- To do: Reproduce the listing below, swapping every "Pemerintahan" for "Politik" and leaving all other text untouched.
Entries supplied Start Marker
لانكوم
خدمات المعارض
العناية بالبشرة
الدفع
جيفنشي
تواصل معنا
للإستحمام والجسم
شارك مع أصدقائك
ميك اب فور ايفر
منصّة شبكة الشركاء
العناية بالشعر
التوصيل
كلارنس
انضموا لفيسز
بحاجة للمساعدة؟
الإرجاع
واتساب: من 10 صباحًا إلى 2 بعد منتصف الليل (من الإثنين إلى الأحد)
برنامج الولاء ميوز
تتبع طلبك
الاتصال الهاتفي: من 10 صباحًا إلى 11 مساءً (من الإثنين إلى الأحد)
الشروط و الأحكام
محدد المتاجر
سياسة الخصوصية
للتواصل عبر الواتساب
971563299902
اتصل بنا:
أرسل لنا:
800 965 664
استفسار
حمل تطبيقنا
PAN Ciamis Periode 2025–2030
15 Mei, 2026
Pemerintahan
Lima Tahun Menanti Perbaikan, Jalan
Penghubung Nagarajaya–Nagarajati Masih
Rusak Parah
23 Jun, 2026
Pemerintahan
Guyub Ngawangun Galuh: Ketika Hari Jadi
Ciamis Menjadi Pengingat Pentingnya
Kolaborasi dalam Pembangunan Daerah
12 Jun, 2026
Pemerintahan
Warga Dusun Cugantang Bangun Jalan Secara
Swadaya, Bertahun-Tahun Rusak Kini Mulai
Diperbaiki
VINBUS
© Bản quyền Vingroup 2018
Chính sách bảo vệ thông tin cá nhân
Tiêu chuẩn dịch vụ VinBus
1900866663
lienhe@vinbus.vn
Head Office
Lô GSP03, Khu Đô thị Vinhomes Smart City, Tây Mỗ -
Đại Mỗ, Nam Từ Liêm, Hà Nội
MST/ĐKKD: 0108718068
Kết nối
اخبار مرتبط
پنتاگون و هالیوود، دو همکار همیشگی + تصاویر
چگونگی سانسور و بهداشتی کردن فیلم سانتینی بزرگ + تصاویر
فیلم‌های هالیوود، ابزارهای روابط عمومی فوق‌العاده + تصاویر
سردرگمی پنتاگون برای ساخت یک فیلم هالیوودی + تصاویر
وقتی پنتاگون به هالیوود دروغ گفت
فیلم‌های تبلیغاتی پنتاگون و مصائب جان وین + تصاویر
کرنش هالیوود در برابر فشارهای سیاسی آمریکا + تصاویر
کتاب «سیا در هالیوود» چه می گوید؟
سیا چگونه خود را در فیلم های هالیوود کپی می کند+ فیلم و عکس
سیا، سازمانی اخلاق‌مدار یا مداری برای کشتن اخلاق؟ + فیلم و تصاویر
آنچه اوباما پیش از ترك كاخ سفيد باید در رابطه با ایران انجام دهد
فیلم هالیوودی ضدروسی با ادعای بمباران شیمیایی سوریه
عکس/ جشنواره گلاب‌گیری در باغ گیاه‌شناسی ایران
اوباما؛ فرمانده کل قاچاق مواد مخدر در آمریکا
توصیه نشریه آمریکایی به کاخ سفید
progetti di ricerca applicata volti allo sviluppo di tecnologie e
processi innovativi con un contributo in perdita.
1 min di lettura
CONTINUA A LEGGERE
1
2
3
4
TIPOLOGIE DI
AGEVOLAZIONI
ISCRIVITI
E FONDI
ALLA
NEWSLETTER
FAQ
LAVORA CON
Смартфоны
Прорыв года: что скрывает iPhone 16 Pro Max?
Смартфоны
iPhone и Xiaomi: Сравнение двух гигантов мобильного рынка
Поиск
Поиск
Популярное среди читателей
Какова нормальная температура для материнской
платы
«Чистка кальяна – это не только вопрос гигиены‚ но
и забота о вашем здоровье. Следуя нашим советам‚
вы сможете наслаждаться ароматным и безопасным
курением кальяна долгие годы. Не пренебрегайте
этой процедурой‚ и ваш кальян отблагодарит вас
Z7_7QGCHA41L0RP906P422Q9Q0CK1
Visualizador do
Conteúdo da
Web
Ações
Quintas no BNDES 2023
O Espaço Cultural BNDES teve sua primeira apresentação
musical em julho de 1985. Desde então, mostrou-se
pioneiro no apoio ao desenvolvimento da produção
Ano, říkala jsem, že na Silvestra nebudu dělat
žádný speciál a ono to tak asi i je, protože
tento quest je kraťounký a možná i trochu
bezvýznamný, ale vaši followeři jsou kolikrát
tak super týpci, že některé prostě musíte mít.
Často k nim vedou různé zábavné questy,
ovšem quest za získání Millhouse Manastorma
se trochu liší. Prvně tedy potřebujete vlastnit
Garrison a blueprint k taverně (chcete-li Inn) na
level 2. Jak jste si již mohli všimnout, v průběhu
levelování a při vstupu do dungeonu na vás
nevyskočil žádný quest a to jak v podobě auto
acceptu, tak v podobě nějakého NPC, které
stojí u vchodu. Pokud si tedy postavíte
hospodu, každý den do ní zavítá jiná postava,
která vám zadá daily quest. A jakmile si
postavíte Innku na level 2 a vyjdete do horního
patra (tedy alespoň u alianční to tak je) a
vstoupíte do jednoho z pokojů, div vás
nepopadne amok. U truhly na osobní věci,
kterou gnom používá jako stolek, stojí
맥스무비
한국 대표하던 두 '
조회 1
Entries supplied End Marker
- Output:
لانكوم
خدمات المعارض
العناية بالبشرة
الدفع
جيفنشي
تواصل معنا
للإستحمام والجسم
شارك مع أصدقائك
ميك اب فور ايفر
منصّة شبكة الشركاء
العناية بالشعر
التوصيل
كلارنس
انضموا لفيسز
بحاجة للمساعدة؟
الإرجاع
واتساب: من 10 صباحًا إلى 2 بعد منتصف الليل (من الإثنين إلى الأحد)
برنامج الولاء ميوز
تتبع طلبك
الاتصال الهاتفي: من 10 صباحًا إلى 11 مساءً (من الإثنين إلى الأحد)
الشروط و الأحكام
محدد المتاجر
سياسة الخصوصية
للتواصل عبر الواتساب
971563299902
اتصل بنا:
أرسل لنا:
800 965 664
استفسار
حمل تطبيقنا
PAN Ciamis Periode 2025–2030
15 Mei, 2026
Politik
Lima Tahun Menanti Perbaikan, Jalan
Penghubung Nagarajaya–Nagarajati Masih
Rusak Parah
23 Jun, 2026
Politik
Guyub Ngawangun Galuh: Ketika Hari Jadi
Ciamis Menjadi Pengingat Pentingnya
Kolaborasi dalam Pembangunan Daerah
12 Jun, 2026
Politik
Warga Dusun Cugantang Bangun Jalan Secara
Swadaya, Bertahun-Tahun Rusak Kini Mulai
Diperbaiki
VINBUS
© Bản quyền Vingroup 2018
Chính sách bảo vệ thông tin cá nhân
Tiêu chuẩn dịch vụ VinBus
1900866663
lienhe@vinbus.vn
Head Office
Lô GSP03, Khu Đô thị Vinhomes Smart City, Tây Mỗ -
Đại Mỗ, Nam Từ Liêm, Hà Nội
MST/ĐKKD: 0108718068
Kết nối
اخبار مرتبط
پنتاگون و هالیوود، دو همکار همیشگی + تصاویر
چگونگی سانسور و بهداشتی کردن فیلم سانتینی بزرگ + تصاویر
فیلم‌های هالیوود، ابزارهای روابط عمومی فوق‌العاده + تصاویر
سردرگمی پنتاگون برای ساخت یک فیلم هالیوودی + تصاویر
وقتی پنتاگون به هالیوود دروغ گفت
فیلم‌های تبلیغاتی پنتاگون و مصائب جان وین + تصاویر
کرنش هالیوود در برابر فشارهای سیاسی آمریکا + تصاویر
کتاب «سیا در هالیوود» چه می گوید؟
سیا چگونه خود را در فیلم های هالیوود کپی می کند+ فیلم و عکس
سیا، سازمانی اخلاق‌مدار یا مداری برای کشتن اخلاق؟ + فیلم و تصاویر
آنچه اوباما پیش از ترك كاخ سفيد باید در رابطه با ایران انجام دهد
فیلم هالیوودی ضدروسی با ادعای بمباران شیمیایی سوریه
عکس/ جشنواره گلاب‌گیری در باغ گیاه‌شناسی ایران
اوباما؛ فرمانده کل قاچاق مواد مخدر در آمریکا
توصیه نشریه آمریکایی به کاخ سفید
progetti di ricerca applicata volti allo sviluppo di tecnologie e
processi innovativi con un contributo in perdita.
1 min di lettura
CONTINUA A LEGGERE
1
2
3
4
TIPOLOGIE DI
AGEVOLAZIONI
ISCRIVITI
E FONDI
ALLA
NEWSLETTER
FAQ
LAVORA CON
Смартфоны
Прорыв года: что скрывает iPhone 16 Pro Max?
Смартфоны
iPhone и Xiaomi: Сравнение двух гигантов мобильного рынка
Поиск
Поиск
Популярное среди читателей
Какова нормальная температура для материнской
платы
«Чистка кальяна – это не только вопрос гигиены‚ но
и забота о вашем здоровье. Следуя нашим советам‚
вы сможете наслаждаться ароматным и безопасным
курением кальяна долгие годы. Не пренебрегайте
этой процедурой‚ и ваш кальян отблагодарит вас
Z7_7QGCHA41L0RP906P422Q9Q0CK1
Visualizador do
Conteúdo da
Web
Ações
Quintas no BNDES 2023
O Espaço Cultural BNDES teve sua primeira apresentação
musical em julho de 1985. Desde então, mostrou-se
pioneiro no apoio ao desenvolvimento da produção
Ano, říkala jsem, že na Silvestra nebudu dělat
žádný speciál a ono to tak asi i je, protože
tento quest je kraťounký a možná i trochu
bezvýznamný, ale vaši followeři jsou kolikrát
tak super týpci, že některé prostě musíte mít.
Často k nim vedou různé zábavné questy,
ovšem quest za získání Millhouse Manastorma
se trochu liší. Prvně tedy potřebujete vlastnit
Garrison a blueprint k taverně (chcete-li Inn) na
level 2. Jak jste si již mohli všimnout, v průběhu
levelování a při vstupu do dungeonu na vás
nevyskočil žádný quest a to jak v podobě auto
acceptu, tak v podobě nějakého NPC, které
stojí u vchodu. Pokud si tedy postavíte
hospodu, každý den do ní zavítá jiná postava,
která vám zadá daily quest. A jakmile si
postavíte Innku na level 2 a vyjdete do horního
patra (tedy alespoň u alianční to tak je) a
vstoupíte do jednoho z pokojů, div vás
nepopadne amok. U truhly na osobní věci,
kterou gnom používá jako stolek, stojí
맥스무비
한국 대표하던 두 '
조회 1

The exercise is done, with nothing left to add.